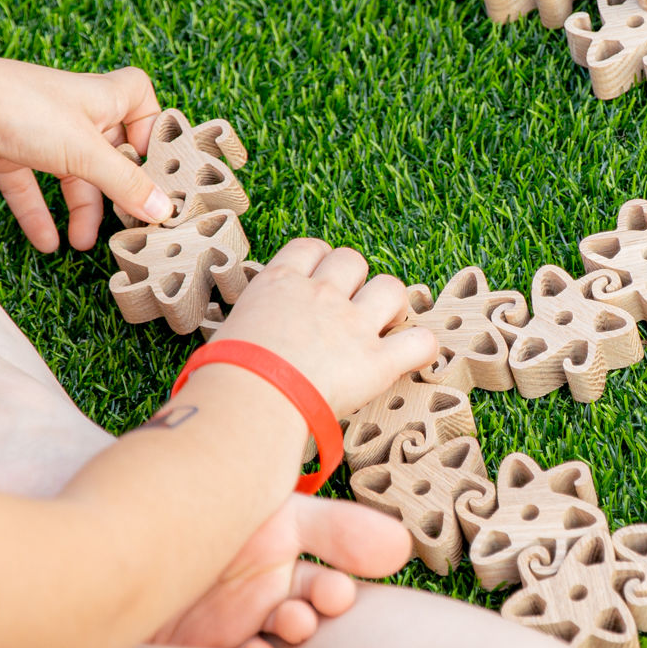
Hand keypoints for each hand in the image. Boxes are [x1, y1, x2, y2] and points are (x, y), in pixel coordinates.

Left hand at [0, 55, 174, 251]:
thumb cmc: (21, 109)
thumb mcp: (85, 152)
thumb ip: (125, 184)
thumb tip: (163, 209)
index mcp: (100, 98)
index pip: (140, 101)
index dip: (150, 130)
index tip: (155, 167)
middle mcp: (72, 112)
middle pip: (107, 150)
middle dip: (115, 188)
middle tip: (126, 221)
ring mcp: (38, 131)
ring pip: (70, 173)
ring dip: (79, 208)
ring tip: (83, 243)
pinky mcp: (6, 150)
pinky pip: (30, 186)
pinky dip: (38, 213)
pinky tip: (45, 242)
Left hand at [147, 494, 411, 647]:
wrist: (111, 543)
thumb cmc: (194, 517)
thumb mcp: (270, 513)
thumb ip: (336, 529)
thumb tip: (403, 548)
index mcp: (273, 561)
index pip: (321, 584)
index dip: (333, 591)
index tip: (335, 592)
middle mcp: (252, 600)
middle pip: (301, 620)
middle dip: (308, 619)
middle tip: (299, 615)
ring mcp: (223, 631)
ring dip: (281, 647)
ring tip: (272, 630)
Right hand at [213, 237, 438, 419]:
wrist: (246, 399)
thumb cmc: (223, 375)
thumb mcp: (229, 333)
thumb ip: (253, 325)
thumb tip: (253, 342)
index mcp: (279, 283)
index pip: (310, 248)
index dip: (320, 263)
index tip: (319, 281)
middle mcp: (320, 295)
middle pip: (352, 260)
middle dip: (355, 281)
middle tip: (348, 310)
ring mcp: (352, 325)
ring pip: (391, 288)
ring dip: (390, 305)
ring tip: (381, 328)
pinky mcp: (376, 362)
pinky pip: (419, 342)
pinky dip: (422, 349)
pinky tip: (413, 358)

* * *

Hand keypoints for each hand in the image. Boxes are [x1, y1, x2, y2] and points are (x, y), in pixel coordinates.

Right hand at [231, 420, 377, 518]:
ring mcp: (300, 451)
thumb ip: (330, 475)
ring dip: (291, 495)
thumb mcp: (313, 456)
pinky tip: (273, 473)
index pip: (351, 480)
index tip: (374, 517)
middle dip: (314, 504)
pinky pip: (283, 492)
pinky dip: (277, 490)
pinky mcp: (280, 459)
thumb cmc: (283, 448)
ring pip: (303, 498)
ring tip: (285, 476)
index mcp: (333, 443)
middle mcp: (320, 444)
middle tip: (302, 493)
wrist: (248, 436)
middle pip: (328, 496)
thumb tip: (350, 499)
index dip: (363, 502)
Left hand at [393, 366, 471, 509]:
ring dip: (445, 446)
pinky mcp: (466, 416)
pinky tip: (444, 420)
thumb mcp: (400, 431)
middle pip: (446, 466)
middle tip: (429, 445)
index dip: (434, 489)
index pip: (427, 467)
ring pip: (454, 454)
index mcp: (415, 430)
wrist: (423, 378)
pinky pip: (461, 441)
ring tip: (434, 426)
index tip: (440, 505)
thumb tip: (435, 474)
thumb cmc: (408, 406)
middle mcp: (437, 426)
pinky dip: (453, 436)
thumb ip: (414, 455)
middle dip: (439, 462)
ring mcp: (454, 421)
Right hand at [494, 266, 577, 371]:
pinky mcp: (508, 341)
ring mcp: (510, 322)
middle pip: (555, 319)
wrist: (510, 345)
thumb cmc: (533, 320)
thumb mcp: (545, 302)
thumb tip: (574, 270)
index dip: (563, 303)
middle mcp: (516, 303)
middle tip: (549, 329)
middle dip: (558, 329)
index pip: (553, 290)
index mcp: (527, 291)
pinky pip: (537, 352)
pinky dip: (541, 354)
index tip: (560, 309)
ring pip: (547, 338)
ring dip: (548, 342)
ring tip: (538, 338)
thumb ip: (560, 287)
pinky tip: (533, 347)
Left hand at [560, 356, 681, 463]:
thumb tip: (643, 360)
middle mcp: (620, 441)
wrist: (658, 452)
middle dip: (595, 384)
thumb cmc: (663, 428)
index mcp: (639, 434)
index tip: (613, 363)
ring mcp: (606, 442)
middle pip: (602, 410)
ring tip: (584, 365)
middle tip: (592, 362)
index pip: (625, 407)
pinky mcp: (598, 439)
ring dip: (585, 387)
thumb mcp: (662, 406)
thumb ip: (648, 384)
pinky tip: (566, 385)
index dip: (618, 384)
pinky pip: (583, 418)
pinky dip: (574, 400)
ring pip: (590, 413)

---

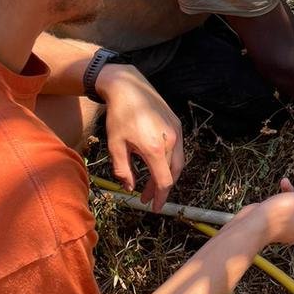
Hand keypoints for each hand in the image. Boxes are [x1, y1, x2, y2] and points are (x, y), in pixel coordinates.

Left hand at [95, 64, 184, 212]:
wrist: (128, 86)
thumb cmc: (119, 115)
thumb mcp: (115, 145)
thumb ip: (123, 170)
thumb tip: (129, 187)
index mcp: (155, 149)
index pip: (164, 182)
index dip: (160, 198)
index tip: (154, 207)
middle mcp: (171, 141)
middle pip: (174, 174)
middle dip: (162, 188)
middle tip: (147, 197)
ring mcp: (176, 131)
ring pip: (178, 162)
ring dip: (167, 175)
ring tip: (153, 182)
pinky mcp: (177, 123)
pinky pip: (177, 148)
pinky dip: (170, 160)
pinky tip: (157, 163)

**Problem requirements:**
Write out, from the lines above, only those from the line with "middle pip: (328, 496)" to the line with "ring pip: (590, 413)", exactly as given, including the first and the last.

**Solution to the exercise:**
middle pip: (328, 496)
thumb tip: (350, 499)
index dip: (363, 502)
Left hand at [393, 366, 471, 509]:
ring dip: (445, 446)
pinky mcp: (466, 416)
pinky tip: (444, 420)
thumb mcp: (400, 431)
middle pip: (446, 466)
middle tip: (429, 445)
index dip: (434, 489)
index pip: (427, 467)
ring pip: (454, 454)
index mcp: (415, 430)
wrist: (423, 378)
pinky pip: (461, 441)
ring tip: (434, 426)
index tip: (440, 505)
thumb tip: (435, 474)
thumb cmc: (408, 406)
middle mcp: (437, 426)
pinky dip: (453, 436)
thumb ip: (414, 455)
middle dip: (439, 462)
ring mcp: (454, 421)
Right hand at [494, 266, 577, 371]:
pinky mcp: (508, 341)
ring mcp: (510, 322)
middle pip: (555, 319)
wrist: (510, 345)
thumb cmc: (533, 320)
thumb mcp: (545, 302)
thumb tip: (574, 270)
index dip: (563, 303)
middle mcp: (516, 303)
middle tip: (549, 329)
middle dip: (558, 329)
index pip: (553, 290)
index mcp: (527, 291)
pinky pip: (537, 352)
pinky dip: (541, 354)
index tip: (560, 309)
ring pip: (547, 338)
ring dip: (548, 342)
ring tip: (538, 338)
thumb ip: (560, 287)
pinky tip: (533, 347)
Left hand at [560, 356, 681, 463]:
thumb tip: (643, 360)
middle mcp: (620, 441)
wrist: (658, 452)
middle dip: (595, 384)
thumb cmc: (663, 428)
index mcp: (639, 434)
index tip: (613, 363)
ring mcp: (606, 442)
middle pip: (602, 410)
ring tip: (584, 365)
middle tip: (592, 362)
index pip: (625, 407)
pinky mcp: (598, 439)
ring dip: (585, 387)
thumb mcp: (662, 406)
thumb ip: (648, 384)
pinky tip: (566, 385)
index dip: (618, 384)
pinky pip: (583, 418)
pinky dip: (574, 400)
ring pip: (590, 413)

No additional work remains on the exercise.